Neues Hallenbad verwirklicht Nutzeranliegen und Kundenwünsche

(vom 19.03.2008)

Bei den Planungen für das neue Hallenbad berücksichtigen die Stadtwerke 60 Prozent der eingebrachten Vorschläge und Anliegen aus Vereinen und von Privatpersonen. „Die hohe Umsetzungsrate zeigt, wie wichtig uns die Einbindung der Bevölkerung und der Vereine ist. Wir danken allen, die Ausführungsvorschläge eingebracht haben" erklärt Christoph Jeromin, Sachgebietsleiter Bäder bei den Stadtwerken.
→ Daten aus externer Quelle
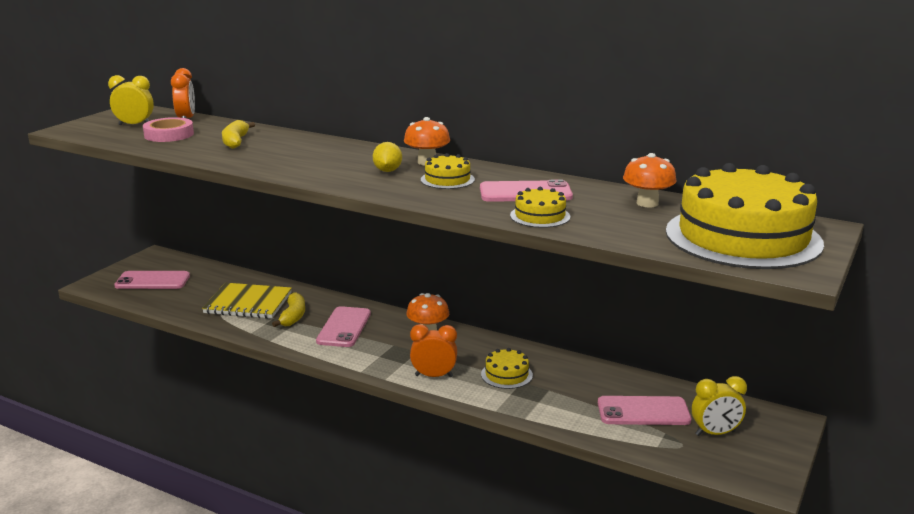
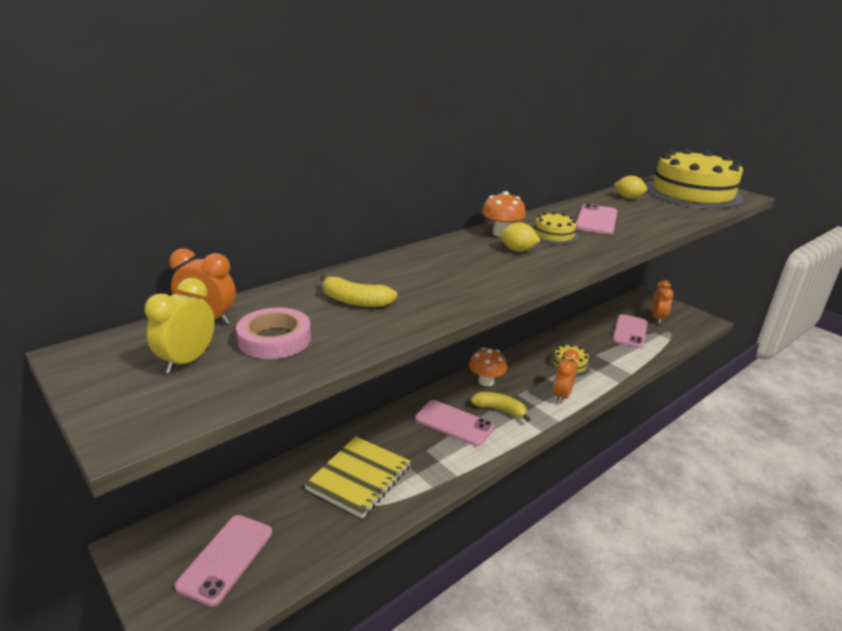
camera: 70 degrees left, 5 degrees up
(293, 316) = (412, 450): yellow banana -> yellow banana (500, 410)
(540, 216) = (649, 226): yellow cake -> none
(647, 203) = (628, 198): orange mushroom -> yellow lemon
(715, 433) = (657, 318): yellow clock -> orange clock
In diesen Tagen versenden die Stadtwerke Briefe an alle, die ihre Wünsche und Vorschläge mitgeteilt haben. „In diesen Schreiben gehen wir detailliert auf die Vorschläge ein und begründen, warum ein Anliegen weiterverfolgt wird und warum manche nicht berücksichtigt werden können" beschreibt Christoph Jeromin das Verfahren.

So wird neben dem Schwimmerbecken mit 8 Bahnen und 50 Metern Länge, das mit Hubboden und Trennwand ausgestattet ist, beispielsweise der Hubboden in einem der Lehrschwimmbecken in die Planungen aufgenommen. Auch die Kneipp-Anlage, die besonders dem Kneipp-Verein am Herzen lag, wird berücksichtigt. Aber auch Wünsche, die bereits in der Kundenbefragung im Sommer 2005 von der Stadtwerken erfasst und nun wieder angesprochen wurden, finden Beachtung. „Mit dem Wunsch nach einem großzügigen und ansprechenden Sauna- und Wellnessangebot, einem Warmwasseraußenbecken, einer Großwasserrutsche, einem Kleinkinderbereich und einem schönen Erlebnisbereich können wir den Anliegen der Bamberger mit dem Neubau des Hallenbades entsprechen" freut sich Katarina Krys, die für das Hallenbad-Marketingkonzept zuständig ist.

Zusätzlich 20 Prozent der Anliegen und Vorschläge untersuchen die Stadtwerke derzeit auf Umsetzbarkeit. Ob ein türkisches Hamam in die Saunalandschaft integriert wird oder ein separater Whirlpool gebaut wird, stehe jetzt noch nicht fest, so Christoph Jeromin.

Alle Nutzeranliegen, insbesondere Anliegen von Vereinssportlern die momentan nicht deckungsgleich übereinander zu legen sind, werden voraussichtlich in einem Gespräch mit Vereinen und dem FES diskutiert werden, damit die Stadtwerke nach dieser Abstimmung die Planungen vertiefen können. „Damit sind wir dann wieder einen großen Schritt in Richtung Bauantrag vorangekommen", freut sich Projektleiter C. Jeromin.